Autre dérive, j’ai travaillé auparavant au sein d’une plateforme d’accueil pour demandeur d’asile (PADA) où j’ai été témoin de paroles, envers les demandeurs d’asile, qui ne sont pas toujours bienveillantes. D’une manière générale, le personnel ne cherche pas à se faire comprendre ou à transmettre une information adaptée. Comme si être étranger ne donnait pas droit à être considéré. Il peut arriver que les personnes ne comprennent absolument pas ce qu’elles signent. Pourtant, nous étions le premier accueil. À mon sens, il s’agit d’un devoir de bien les accueillir, d’échanger dans leur langue maternelle et de prendre correctement les informations qu’ils nous présentent. Ce sont les agents de la PADA qui enregistrent les états civils. Le premier état civil, souvent ! Or, je voyais certains collègues mal orthographier les noms et prénoms, alors que c’est cette identité qui va les suivre toute leur vie : quand ils vont aller à l’OFPRA, quand ils vont obtenir le statut de réfugié… et, si, un jour, ils souhaitent faire une réunification familiale, par exemple, ils peuvent se retrouver bloqués parce que la date de naissance ou le nom sont erronés.

EA : Le personnel administratif et d’accueil peut être pris, sans que ce soit conscient, dans des représentations et des discours qui traversent notre société, et dont on peut légitimement se demander si certains ne sont pas les reliquats de l’héritage colonial ou d’un racisme structurel larvé. Je pense à cette patiente, qui, demandant à pouvoir accéder à internet, s’est vu répondre : « Mais enfin arrêtez de demander tout le temps, vous n’êtes pas une petite fille !», ou à une autre, qui, faisant des efforts pour, malgré tout, rester digne : « Vous vous conduisez bien ! On ne dirait pas que vous êtes sans-papiers ». C’est à se demander si les maintenir dans un état de dépendance ne permet pas de continuer à stigmatiser les étrangers comme de « grands enfants », potentiellement à même de retourner à un état « primitif ». 

Je pense aussi à ces mères suspectées de mal éduquer leurs enfants, de les laisser se débrouiller, ou appréhendées quand elles font appel à des hommes extérieurs à la famille pour les aider à s’occuper des enfants, hommes que les travailleurs sociaux ne considèrent pas comme des figures paternelles légitimes…
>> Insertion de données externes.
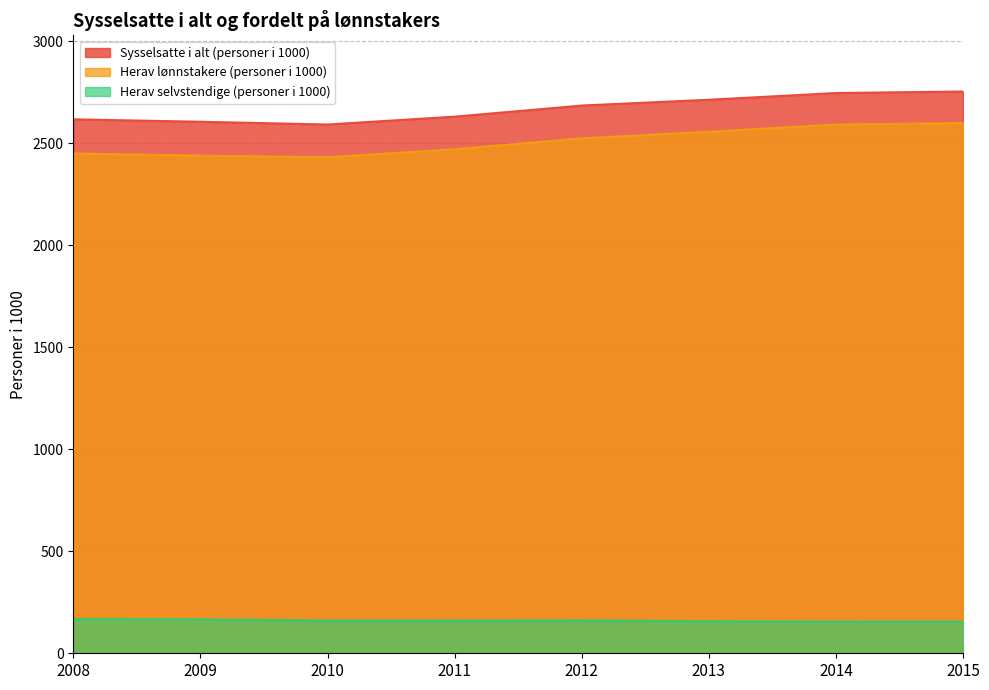

Which series has the largest range (max minus min)?

Herav lønnstakere (personer i 1000)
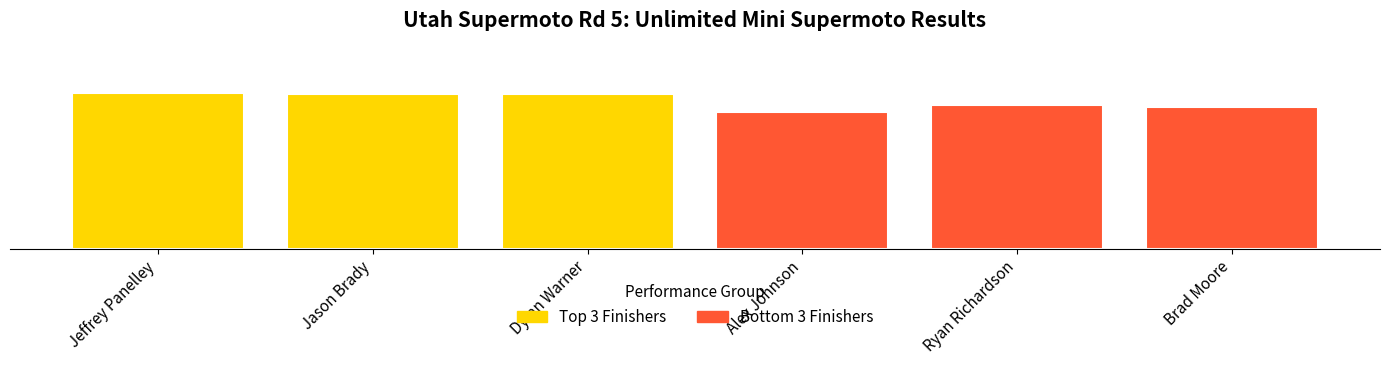

Reading left to right, list all the values displayed in this chart.

27.1	27.0	26.9	23.9	25.0	24.7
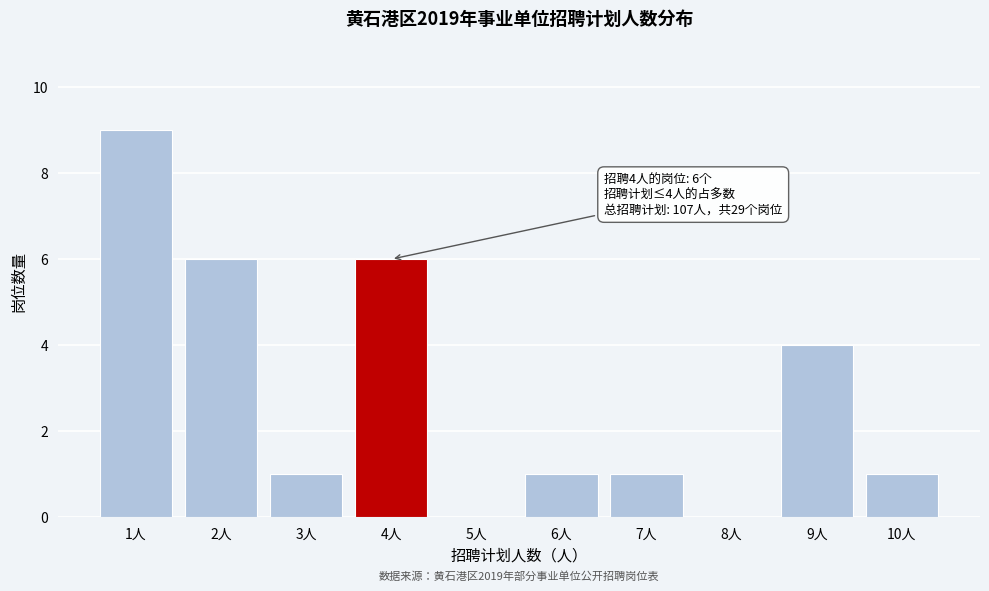

Reading left to right, extract all data points from this chart.

1人=9	2人=6	3人=1	4人=6	5人=0	6人=1	7人=1	8人=0	9人=4	10人=1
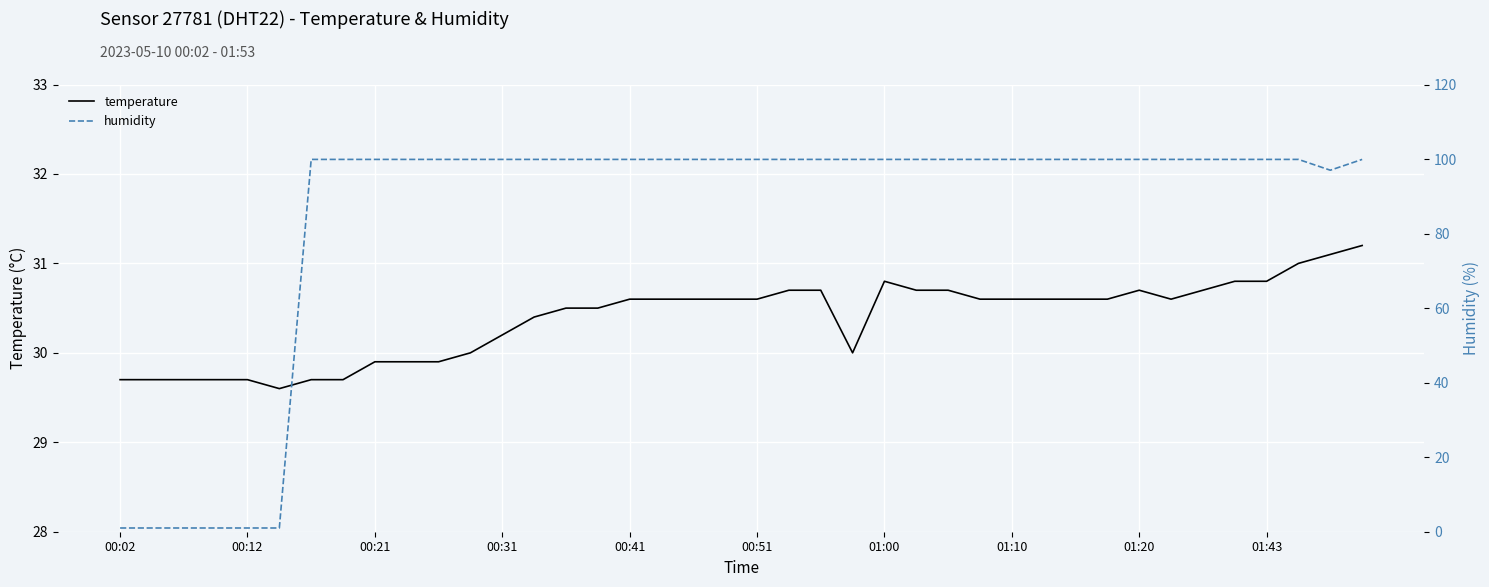

Which label corresponds to the smallest value in the chart?

00:02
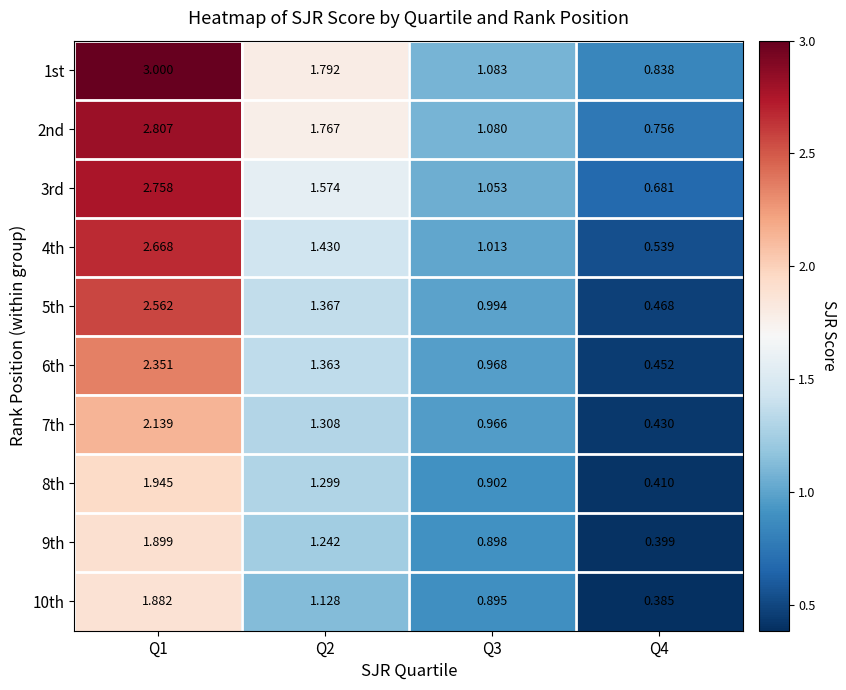

Is the value of 8th at Q1 greater than the value of 4th at Q1?

No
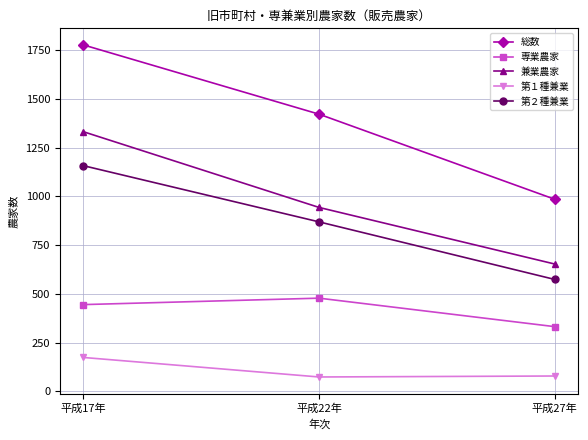

What are all the series names shown in the legend?

総数, 専業農家, 兼業農家, 第１種兼業, 第２種兼業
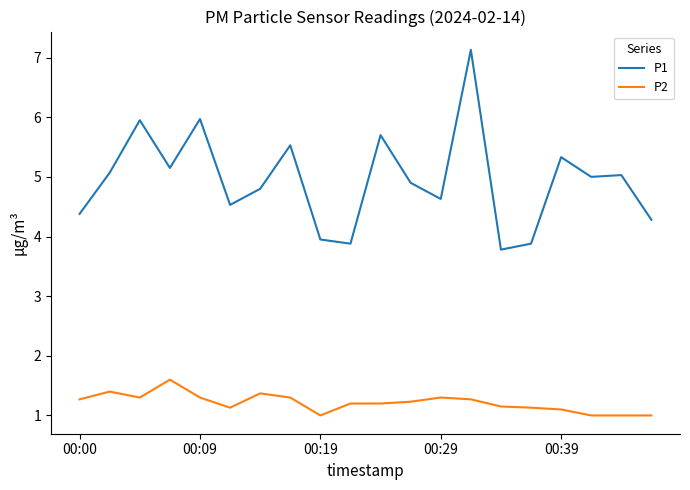

What are all the series names shown in the legend?

P1, P2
HB : D’une manière générale, bien que ce ne soit pas énoncé comme tel, la politique actuelle cherche à ce que les demandeurs d’asile ne se fixent pas durant toute la période de leur procédure. Ils vivent constamment avec une menace qui plane sur eux, au cas où ils n’accepteraient pas l’hébergement proposé, la ville proposée, etc. Cependant, l’obtention du statut de réfugié n’est pas non plus une garantie. Parfois, même, c’est pire parce qu’ils peuvent se retrouver à la rue, alors qu’ils sont en situation régulière. Les Centres d’hébergement de réinsertion sociale (CHRS) offrent des ouvertures, mais les accès à ce type de structure restent rares.

EA : Ces politiques discriminatoires sont latentes, on ne sait jamais avec certitude ce qui se passe, mais elles sont bien réelles et elles placent les personnes accueillies face à des écueils difficiles à contourner pour ceux qui sont en place de les aider. Comment, dans ces conditions, ne pas céder au monde tel qu’il va ? Comment laisser l’histoire ouverte, maintenir des brèches pour le désir ? C’est notre tâche de maintenir, coûte que coûte, l’histoire non close, de recréer une marge d’indétermination, une possibilité toujours ouverte de choix.